DCOM Exploit and LSASS blocks

Hello,

In the Avast Home version- is there a way to schedule a boot time scan - or is that only the Pro version?

Right now I am running XP Pro and Avast is always popping up a DCOM exploit was blocked from an IP the first two octets are the same with the last two alway varying, from port 135

eg. 34.130.65.12:135, then 34.130.121.44:135, 34.130.1.99:135 like that.

Them I get LSASS blocks. I have run the scanner over and over. It says they are blocked - but my firewall makes not mention of them (Kerio).

Suggestions?

Thanks,

Tmuld.

It’s available both Home and Pro versions for NT systems (2k and XP).

Messages like: Network Shield: blocked “DCOM Exploit” - attack from 81.178.115.162:135/tcp
are due to the RPC/DCOM exploit, which is a vulnerability that allows an attacker to gain access to the destination machine by sending a malformed packet to the DCOM service. It uses the RPC TCP port 135.

It’s because our avast driver, which filters network packets, is loaded before kerio drivers and when if such suspicious packet was detected, we drop the packet and it won’t be sent to the system (and to the kerio driver).

Hi tmuldoon,

If you want to get rid of DCOM Exploit, this may be a useful page : DCOMbobulator.

hi,
i have an avast 4.5 home edition.i too have a similar problem to tmuldoom.i get a scanner message of “DCOM EXPLOIT 192.168.6.2:135/TCP”.I tried the dcombulator web site.but after disabling the dcom also i get the same scanner messages.is there any permanent solution too this problem.since the avast scanner is able to detect the suspicious packets,is there no risk of somebody hacking the computer.
please help me out.
amna

Hi

Few things to protect you from exploit attacks…

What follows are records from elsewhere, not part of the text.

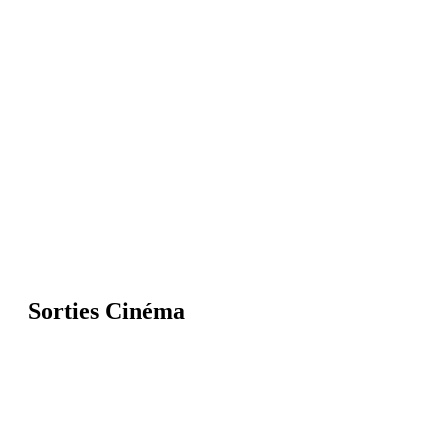
Sorties Cinéma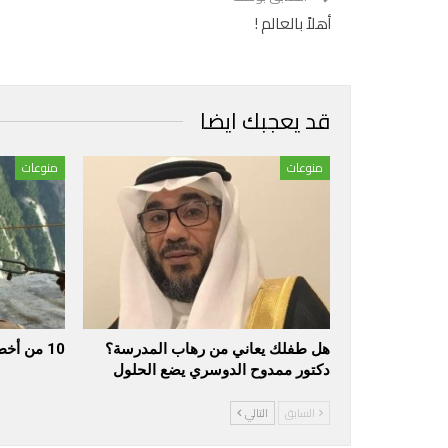
أهلاً بالعالم !
قد يعجبك ايضا
منوعات
منوعات
هل طفلك يعاني من رهاب المدرسة؟
10 من أخطر المناطق في العالم
دكتور ممدوح الدوسري يضع الحلول
السابق
التالي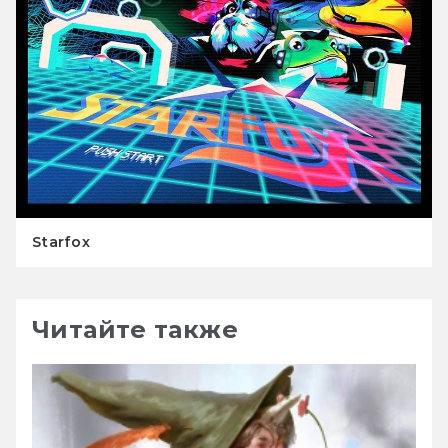
Starfox
Читайте также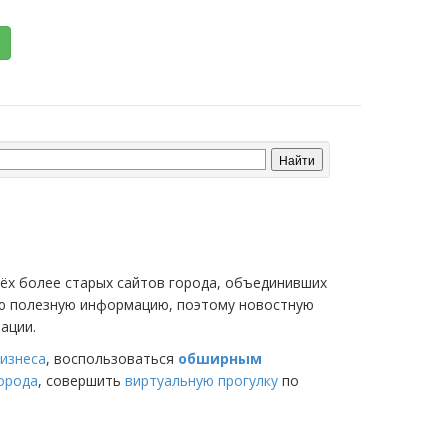
трёх более старых сайтов города, объединивших
мую полезную информацию, поэтому новостную
ации.
изнеса
, воспользоваться
обширным
города
, совершить
виртуальную прогулку
по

Use a firewall, either windows firewall or 3rd party firewall.

Update your OS.

These packets are not blocked by some firewalls: I had Norton 2002 on my system, and it did not block them. Now I have Kerio and it does. (Edit: I may be mistaken about Kerio blocking them: see below.) But there is another possibility you should rule out:

THIS MESSAGE CAN ALSO BE GENERATED BY A WORM ALREADY ON YOUR COMPUTER. If the worm is known to Avast!, a normal scan should discover it in memory. A boot time scan will be essential to remove it.

Edit: This is likely if you have been connected to the internet at some time without a firewall, anti-virus and the latest Windows updates and patches.

If Avast! fails to find a worm and this message continues after the scan, try the specialist Trojan/worm removal tool here:

http://tds.diamondcs.com.au/

Download definitions separately and copy to the TDS3 file.

If both programs fail to find a worm, your internet connection is behaving normally (ie no problems and no suspicious traffic showing on Kerio), and no suspicious processes are running (use process explorer) it’s probably an external attack.

Edit: I’ve just read pk’s response more carefully. I thought Kerio was perhaps blocking this exploit on my computer using its intrusion detection feature, but if the Avast! driver is loaded before the Kerio driver, why doesn’t Avast! report these exploits anymore? (Show warning messages is on.)

The latest version of avast is 4.6.652, so I suggest that you do a manual program update.

Decombulator doesn’t remove the exploit (just disables the DCOM service) only keeping your OS up to date will do that.

i get a scanner message of "DCOM EXPLOIT 192.168.6.2:135/TCP"
This is from a local network port so it would appear that something on your network is trying to get out, check your firewall logs to identify what is using TCP port 135.